For the Mangos: Heat a large skillet to medium heat. Add butter and mangos to skillet, drizzle with agave, spindle with ginger and salt. Heat for several minutes, until mangos look soft and cooked; stir continuously. Set aside.
For the Cake: Preheat oven to 350F. Pre-grease 2 8-inch round cake pans (or 9-inch square); Set aside.
In a large mixing bowl, cream butter, sugar and agave until light and fluffy. Add the eggs one at a time, mixing them completely before adding the next.
In a medium bowl, combine all dry ingredients. Sift together. Add the dry mixture to the wet mixture, alternating with the greek yogurt. Stir in the vanilla extract or maple syrup.

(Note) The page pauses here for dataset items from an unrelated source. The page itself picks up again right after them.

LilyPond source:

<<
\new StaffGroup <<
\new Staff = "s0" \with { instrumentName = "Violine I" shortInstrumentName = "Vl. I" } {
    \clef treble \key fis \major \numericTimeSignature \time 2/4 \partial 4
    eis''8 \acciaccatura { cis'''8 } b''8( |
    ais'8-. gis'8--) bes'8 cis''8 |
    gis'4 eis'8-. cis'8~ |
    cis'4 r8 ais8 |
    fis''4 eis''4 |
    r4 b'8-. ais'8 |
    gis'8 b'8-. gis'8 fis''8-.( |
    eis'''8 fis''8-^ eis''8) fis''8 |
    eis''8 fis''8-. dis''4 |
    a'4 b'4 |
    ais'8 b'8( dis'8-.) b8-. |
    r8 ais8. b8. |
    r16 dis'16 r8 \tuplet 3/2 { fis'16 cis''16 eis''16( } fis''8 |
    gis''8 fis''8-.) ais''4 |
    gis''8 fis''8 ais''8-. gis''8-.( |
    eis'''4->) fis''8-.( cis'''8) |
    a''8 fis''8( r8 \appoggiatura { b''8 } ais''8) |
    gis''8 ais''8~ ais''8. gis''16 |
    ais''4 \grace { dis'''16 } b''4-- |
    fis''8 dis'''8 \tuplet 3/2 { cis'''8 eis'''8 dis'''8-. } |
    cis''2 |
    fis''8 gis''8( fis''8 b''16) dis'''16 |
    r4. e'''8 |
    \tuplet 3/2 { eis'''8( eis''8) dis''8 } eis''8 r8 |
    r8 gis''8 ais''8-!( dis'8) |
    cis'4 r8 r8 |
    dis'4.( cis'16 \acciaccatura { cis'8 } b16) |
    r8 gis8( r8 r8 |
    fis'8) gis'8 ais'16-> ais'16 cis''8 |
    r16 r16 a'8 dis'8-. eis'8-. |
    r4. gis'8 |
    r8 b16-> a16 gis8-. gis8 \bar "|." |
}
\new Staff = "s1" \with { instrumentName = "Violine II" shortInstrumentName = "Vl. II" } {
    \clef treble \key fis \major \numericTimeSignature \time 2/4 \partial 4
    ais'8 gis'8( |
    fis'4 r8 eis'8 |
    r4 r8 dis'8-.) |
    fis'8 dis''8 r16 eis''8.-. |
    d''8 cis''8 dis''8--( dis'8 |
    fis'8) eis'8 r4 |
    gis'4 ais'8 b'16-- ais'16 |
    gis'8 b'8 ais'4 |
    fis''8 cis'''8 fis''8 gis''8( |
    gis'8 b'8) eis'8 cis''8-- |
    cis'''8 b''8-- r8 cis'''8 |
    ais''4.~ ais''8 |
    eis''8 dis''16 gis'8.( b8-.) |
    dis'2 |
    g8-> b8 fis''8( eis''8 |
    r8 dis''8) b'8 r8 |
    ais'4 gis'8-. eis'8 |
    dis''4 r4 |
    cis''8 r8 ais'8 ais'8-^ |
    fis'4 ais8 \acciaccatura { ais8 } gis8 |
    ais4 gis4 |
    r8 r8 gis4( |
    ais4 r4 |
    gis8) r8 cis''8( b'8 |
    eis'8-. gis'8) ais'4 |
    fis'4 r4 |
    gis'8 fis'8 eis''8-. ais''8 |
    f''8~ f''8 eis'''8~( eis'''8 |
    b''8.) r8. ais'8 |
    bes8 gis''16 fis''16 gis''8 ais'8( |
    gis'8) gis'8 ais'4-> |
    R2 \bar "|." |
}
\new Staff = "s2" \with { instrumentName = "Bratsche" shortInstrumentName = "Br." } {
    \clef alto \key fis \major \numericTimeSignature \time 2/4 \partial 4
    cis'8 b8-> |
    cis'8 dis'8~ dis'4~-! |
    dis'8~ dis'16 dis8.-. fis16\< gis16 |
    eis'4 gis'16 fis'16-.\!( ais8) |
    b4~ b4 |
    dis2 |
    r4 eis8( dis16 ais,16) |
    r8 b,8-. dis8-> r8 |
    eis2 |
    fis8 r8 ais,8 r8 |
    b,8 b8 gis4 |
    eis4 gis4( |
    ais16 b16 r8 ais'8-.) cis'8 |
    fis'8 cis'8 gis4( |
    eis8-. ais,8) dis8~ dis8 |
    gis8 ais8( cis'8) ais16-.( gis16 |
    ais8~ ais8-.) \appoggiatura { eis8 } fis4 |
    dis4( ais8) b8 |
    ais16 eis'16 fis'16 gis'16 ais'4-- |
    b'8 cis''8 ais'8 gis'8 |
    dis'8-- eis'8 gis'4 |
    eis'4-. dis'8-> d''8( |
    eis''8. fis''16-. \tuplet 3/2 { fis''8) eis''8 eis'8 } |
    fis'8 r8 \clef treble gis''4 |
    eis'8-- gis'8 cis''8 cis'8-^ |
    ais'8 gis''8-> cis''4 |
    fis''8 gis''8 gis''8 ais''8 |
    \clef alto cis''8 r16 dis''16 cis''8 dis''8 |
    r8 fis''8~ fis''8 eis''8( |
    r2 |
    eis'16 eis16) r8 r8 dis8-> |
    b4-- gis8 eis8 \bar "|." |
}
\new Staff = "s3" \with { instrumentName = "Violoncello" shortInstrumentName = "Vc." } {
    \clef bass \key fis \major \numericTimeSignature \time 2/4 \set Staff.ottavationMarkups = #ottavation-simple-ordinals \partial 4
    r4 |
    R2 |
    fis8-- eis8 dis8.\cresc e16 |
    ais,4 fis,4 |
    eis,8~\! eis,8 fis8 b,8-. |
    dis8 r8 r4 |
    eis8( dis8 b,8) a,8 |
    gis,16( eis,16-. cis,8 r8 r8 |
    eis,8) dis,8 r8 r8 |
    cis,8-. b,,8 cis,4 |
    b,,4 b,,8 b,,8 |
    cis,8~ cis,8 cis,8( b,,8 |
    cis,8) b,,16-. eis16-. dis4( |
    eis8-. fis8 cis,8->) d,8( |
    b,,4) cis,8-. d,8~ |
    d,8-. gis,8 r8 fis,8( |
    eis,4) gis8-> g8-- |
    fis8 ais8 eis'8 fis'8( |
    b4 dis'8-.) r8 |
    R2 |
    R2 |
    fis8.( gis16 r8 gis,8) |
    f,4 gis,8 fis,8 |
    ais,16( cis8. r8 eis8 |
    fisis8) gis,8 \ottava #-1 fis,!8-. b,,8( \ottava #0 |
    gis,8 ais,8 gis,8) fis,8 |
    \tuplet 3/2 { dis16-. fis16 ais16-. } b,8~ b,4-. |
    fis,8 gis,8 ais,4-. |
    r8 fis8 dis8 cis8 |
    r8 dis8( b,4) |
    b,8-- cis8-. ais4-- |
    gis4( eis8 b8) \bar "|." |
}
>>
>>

Fold in 1/2 of your skillet of mangos into the cake batter. Divide batter evenly between cake pans. Bake for 40-45 minutes, testing with a toothpick, being sure it comes out clean. Allow to cool for 10-15 minutes, then remove from warm pan to a wire rack to resume cooling.
Frosting: In a large mixing bowl, beat cream cheese, butter, and confectioners’ sugar until well combined and fluffy. Mix in maple syrup and stir until combined.
Frost cakes. If you would like a two-layer lake, frost the top of one cake, then place the other on top of that. Then resume frosting both cakes that have now become one large one. Garnish cake with extra mango’s from your skillet. You can either place them on top, or if you have enough, outline the bottom of your cake with mango slices. I drizzled mine with an agave-brown sugar syrup. Mm!